Will gave up his secret santa present of Magic Mike for this...

18th November came around super quickly and that meant time for a certain someone to turn the grand old age of 28! I had remembered Will saying he might get himself an All Blacks’ rugby shirt after watching the final but I also remember that he was quite drunk when he said it – I’m glad I made the choice to buy it for him, it looks good and he seems to like it! 

We kept it quite casual, as we both had work and he said it didn’t really feel like his birthday because he hadn’t received any messages or cards (apart from mine obvs!) as to everyone else it was the day after and also because the weather was so mild and light, even warm some would say! We had burgers at Slim and Lucky’s in Mount Eden village and drinks in Molten bar :)

The weather is really starting to warm up here nicely! Sorry to all back in the UK! We’ve had to think about putting suncream on everyday and can plan to do more outdoorsy activities as it’s less likely to be raining or cloudy. One of our favourite places to drink in the sun is The Lumsden pub in Newmarket, with nice wine and good tables outside with tasty potato wedges! 

Last weekend after saving for a few weeks we went to Rangitoto Island and I felt like we were back to donning our explorers’ hats! The ferry took half an hour and gave us a great view of the conical shape of the volcano that is so familiar to all Aucklanders.
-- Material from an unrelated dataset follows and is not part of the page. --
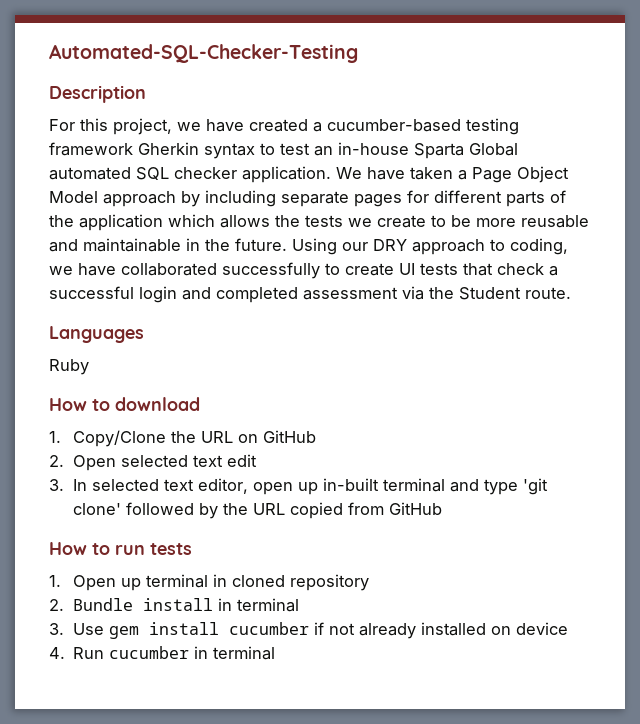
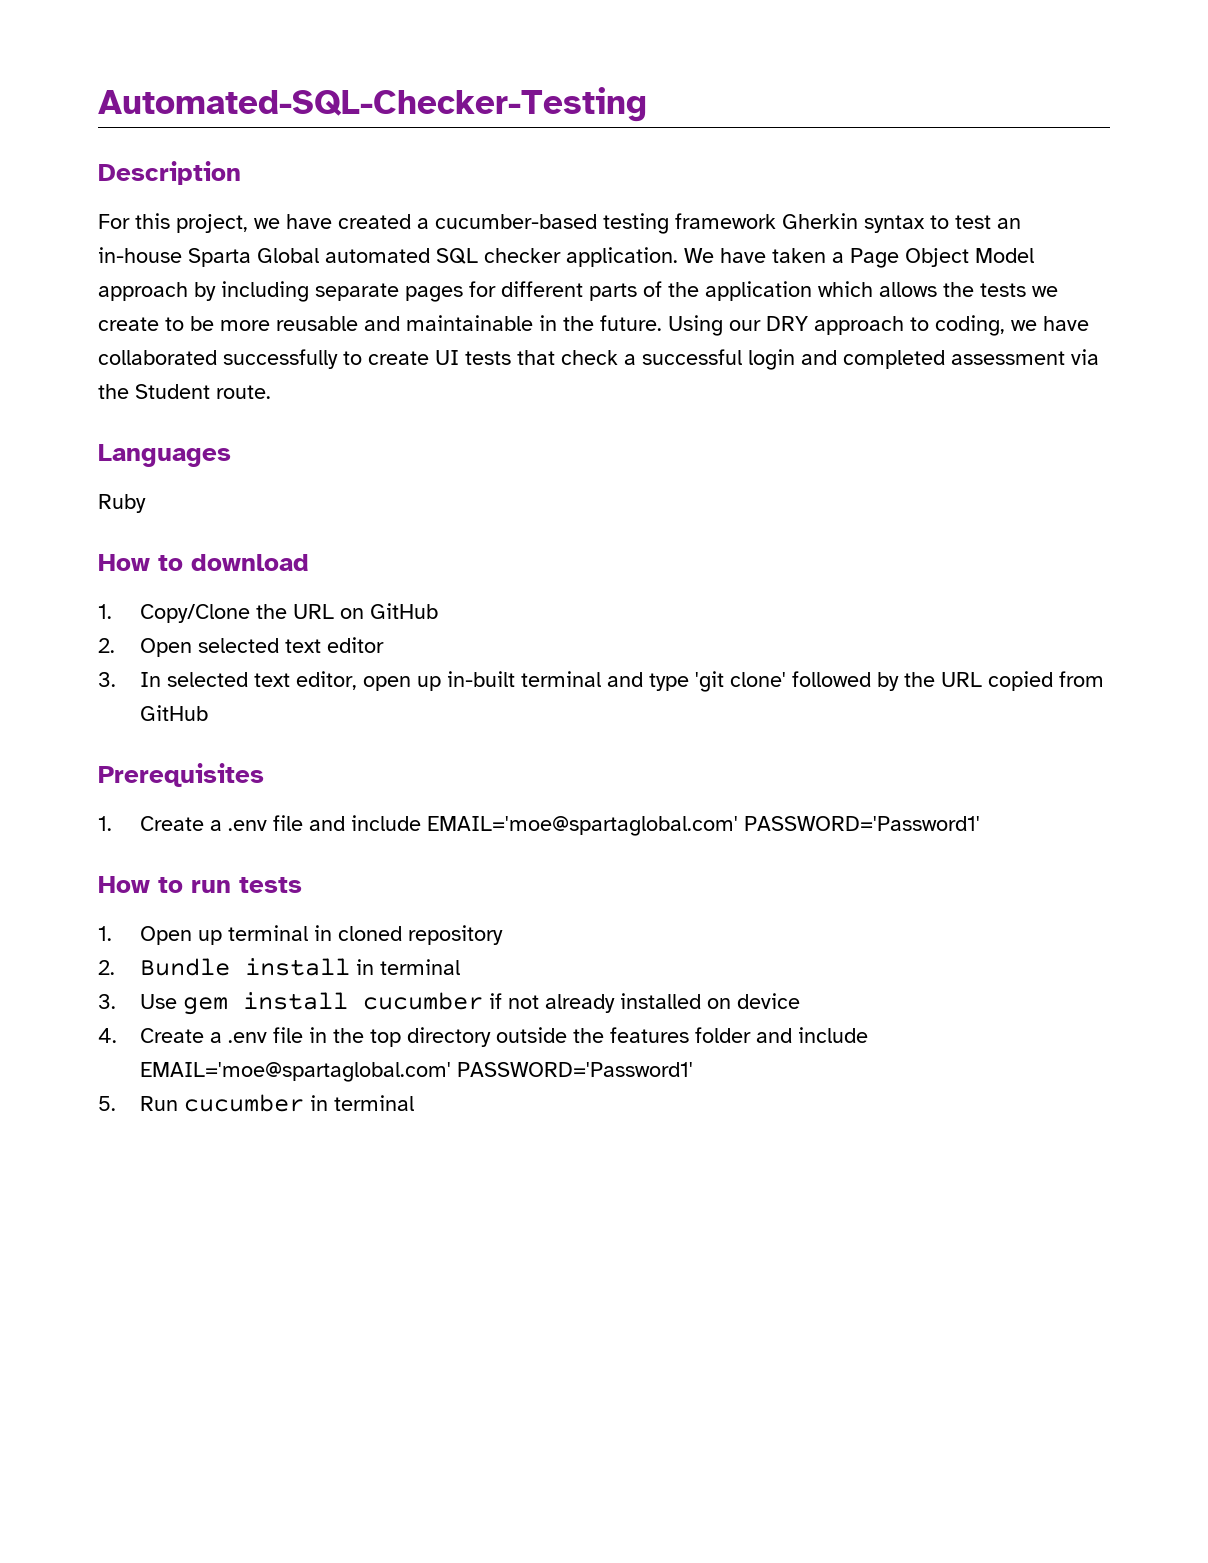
[227,454,258,467] edit -> [327,637,385,653] editor
(443, 508) none -> [98,763,264,787] [98,815,981,836] // Prerequisites // 1. Create a .env file and include EMAIL='moe@spartaglobal.com' PASSWORD='Password1'
(65, 653) none -> [140,1027,869,1047] [140,1062,694,1082] [98,1096,116,1111] Create a .env file in the top directory outside the features folder and include EMAIL='moe@spartaglobal.com' PASSWORD='Password1' // 5.

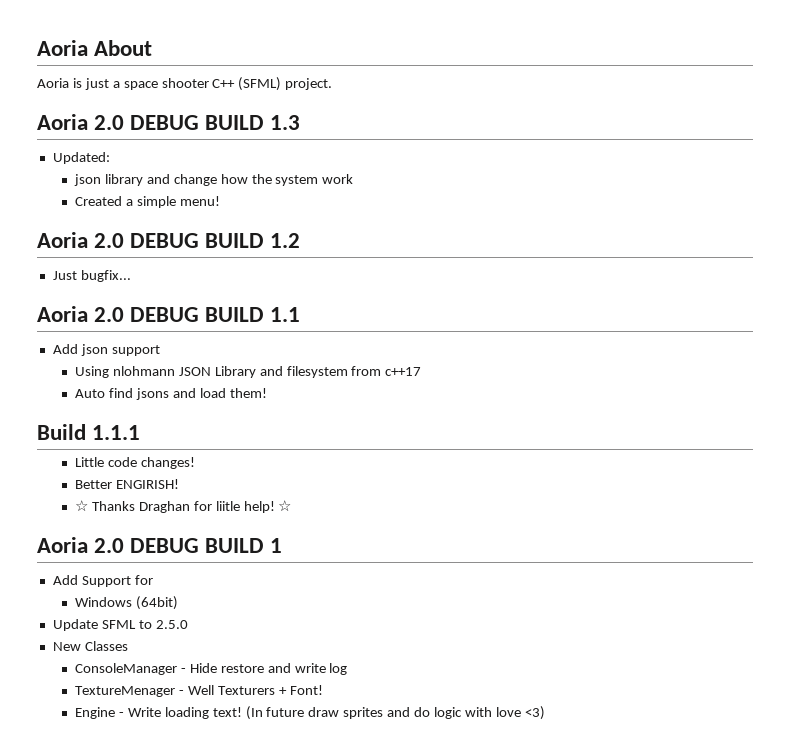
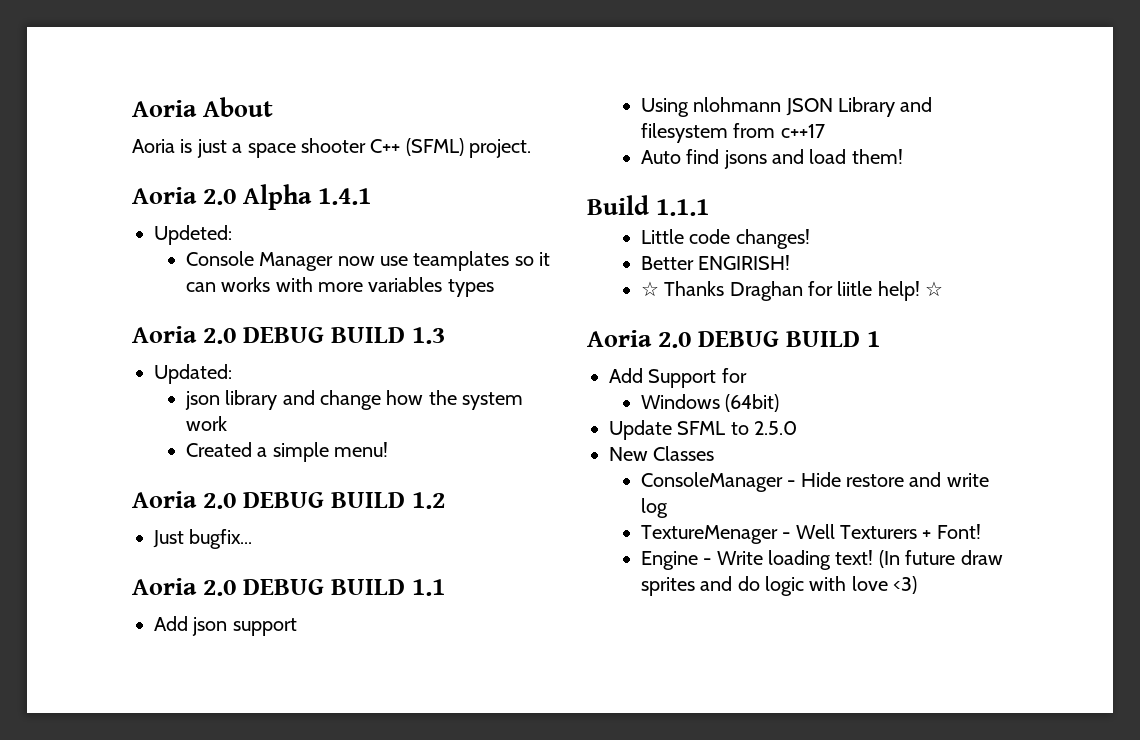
(333, 84) none -> [132,184,372,210] [154,225,232,245] [185,251,551,271] [185,277,494,297] // Aoria 2.0 Alpha 1.4.1 // Updeted: // Console Manager now use teamplates so it can works with more variables types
We came to small bach (or beach hut style holiday home for those from the UK) which had been decked out with old fashioned furniture from the time when people actually lived on the island. They aren’t allowed to any more as it has been made into a pest-free scenic reserve so it’s great there’s this one left intact. 

The water around Auckland is so clear and differs between such a beautiful tropical turquoise colour and a darker blue. We noticed some black rocks at the foot of the volcano where the lava must have cooled where it met the sea. 

The plants were really interesting to look at, like we were out in the bush somewhere exotic and we even caught sight of this little insect shell husk – I researched it when I got home and I think it must be the cicada. There were patches of vegetation and then spaces that reminded us of Mount Doom from LOTR, which were called ‘Lava Fields’ with broken up pieces of fragile looking but very hard volcanic rock. There were information signs that told us how life had started forming on the island, with algae being the first to creep in the cracks and gaps of the rocks. Then came bigger plants from the algae and birds who dropped seeds of trees and also those that got washed ashore from the mainland or neighbouring Motupitu.It was so interesting to think that although the place could look bare and barren, life was actually growing all around. The 360 degree view from the top was simply spectacular.